We recently studied a key enzyme, ORF2p, produced by LINE-1 that is essential for its replication. By understanding the structure of ORF2p and how it interacts with the immune system, we hope to develop drugs that can target this enzyme — potentially stopping cancer from avoiding immune attacks.
How do these findings fit together into ways to improve cancer immunotherapies, especially cancer vaccines?
All immunotherapy depends on the immune system recognizing cancer. So, if we can figure out generally what the immune system is sensing — and how it affects how cancers grow, spread, and adapt — we will have a much clearer idea of how we can intervene therapeutically. Understanding all the elements at play in the immune response to cancer gives us more to target. What are the best antigens to target? Are those antigens shared across many patients? Are there targetable antigens we are missing? Can we identify the T cells that target specific antigens? There are many questions to answer, which makes this an exciting field.
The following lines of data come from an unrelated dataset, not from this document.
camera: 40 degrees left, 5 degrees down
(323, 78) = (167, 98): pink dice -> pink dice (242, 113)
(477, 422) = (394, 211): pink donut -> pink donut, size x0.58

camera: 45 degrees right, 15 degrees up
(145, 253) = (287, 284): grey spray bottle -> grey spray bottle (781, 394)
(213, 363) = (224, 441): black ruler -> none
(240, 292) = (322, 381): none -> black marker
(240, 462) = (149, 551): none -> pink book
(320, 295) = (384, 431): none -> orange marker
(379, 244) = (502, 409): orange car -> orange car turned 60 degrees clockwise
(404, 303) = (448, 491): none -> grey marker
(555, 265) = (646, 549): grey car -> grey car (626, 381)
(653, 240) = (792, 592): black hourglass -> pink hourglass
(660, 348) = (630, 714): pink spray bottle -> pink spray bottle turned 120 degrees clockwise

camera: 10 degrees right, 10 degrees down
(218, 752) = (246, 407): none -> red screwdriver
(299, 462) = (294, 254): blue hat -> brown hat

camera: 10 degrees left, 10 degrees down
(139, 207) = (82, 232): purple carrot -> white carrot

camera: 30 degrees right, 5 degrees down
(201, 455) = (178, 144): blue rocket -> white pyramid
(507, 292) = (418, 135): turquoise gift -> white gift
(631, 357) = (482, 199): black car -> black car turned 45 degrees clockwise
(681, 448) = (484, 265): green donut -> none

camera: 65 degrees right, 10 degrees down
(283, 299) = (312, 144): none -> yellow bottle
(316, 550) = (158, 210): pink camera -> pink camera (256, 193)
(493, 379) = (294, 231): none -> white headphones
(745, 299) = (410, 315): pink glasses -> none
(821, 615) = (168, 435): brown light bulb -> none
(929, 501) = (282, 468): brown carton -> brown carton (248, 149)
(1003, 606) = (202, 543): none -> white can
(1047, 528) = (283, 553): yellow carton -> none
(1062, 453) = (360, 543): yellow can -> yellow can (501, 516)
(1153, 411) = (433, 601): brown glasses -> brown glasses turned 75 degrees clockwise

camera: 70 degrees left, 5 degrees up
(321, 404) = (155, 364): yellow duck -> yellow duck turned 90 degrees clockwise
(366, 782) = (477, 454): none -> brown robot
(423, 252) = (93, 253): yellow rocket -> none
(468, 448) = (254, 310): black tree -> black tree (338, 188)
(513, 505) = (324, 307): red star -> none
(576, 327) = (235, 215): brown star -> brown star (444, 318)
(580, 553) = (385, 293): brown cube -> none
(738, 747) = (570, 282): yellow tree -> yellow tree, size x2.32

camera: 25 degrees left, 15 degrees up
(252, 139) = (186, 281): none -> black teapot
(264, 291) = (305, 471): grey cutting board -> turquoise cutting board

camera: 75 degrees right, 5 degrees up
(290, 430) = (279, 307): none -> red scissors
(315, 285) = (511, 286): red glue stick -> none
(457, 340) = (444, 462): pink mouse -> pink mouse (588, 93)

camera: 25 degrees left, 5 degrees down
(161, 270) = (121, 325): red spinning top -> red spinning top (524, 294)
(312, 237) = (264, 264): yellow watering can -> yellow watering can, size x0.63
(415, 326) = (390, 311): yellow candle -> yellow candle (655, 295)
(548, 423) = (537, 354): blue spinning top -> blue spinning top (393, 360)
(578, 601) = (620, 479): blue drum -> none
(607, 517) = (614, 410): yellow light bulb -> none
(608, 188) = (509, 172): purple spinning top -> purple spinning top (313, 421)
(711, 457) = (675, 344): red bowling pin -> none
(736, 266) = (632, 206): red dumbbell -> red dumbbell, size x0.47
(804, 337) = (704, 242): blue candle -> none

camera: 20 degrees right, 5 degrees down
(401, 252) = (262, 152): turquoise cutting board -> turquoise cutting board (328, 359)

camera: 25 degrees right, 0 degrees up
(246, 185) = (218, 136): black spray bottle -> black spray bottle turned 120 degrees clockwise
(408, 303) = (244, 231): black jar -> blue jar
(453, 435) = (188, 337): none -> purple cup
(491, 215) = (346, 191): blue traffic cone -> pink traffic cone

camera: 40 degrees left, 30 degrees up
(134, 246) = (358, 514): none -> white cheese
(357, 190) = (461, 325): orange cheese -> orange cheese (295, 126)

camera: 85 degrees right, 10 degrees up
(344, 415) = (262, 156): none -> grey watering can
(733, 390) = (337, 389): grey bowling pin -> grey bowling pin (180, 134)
For cancer vaccines, this means finding the best possible antigens but also measuring how T cells respond to vaccination. It is important to send a strong signal to the immune system while also anticipating how the cancer may adapt and evolve to evade the immune system. The research in my lab and others at MSK will help us cast the widest possible net, and with The Olayan Center for Cancer Vaccines at MSK, we will be able to rapidly test new concepts to accelerate new cancer immunotherapies.